(Beginning of Listed entries)

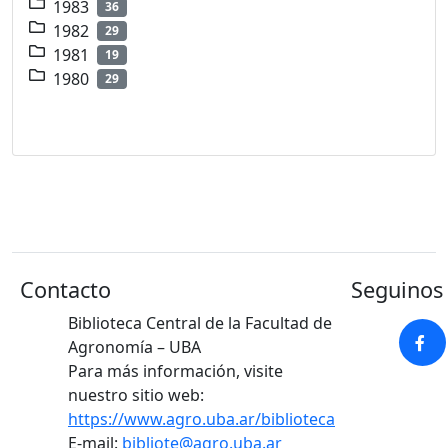
1983
36
1982
29
1981
19
1980
29
Contacto
Seguinos 
Biblioteca Central de la Facultad de
Agronomía – UBA
Para más información, visite
nuestro sitio web:
https://www.agro.uba.ar/biblioteca
E-mail:
bibliote@agro.uba.ar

(End of Listed entries)

• **Work instructions**: Set down the entries exactly as they appear, with every picture left out.

• **Exercise answer**:
1983
36
1982
29
1981
19
1980
29
Contacto
Seguinos 
Biblioteca Central de la Facultad de
Agronomía – UBA
Para más información, visite
nuestro sitio web:
https://www.agro.uba.ar/biblioteca
E-mail:
bibliote@agro.uba.ar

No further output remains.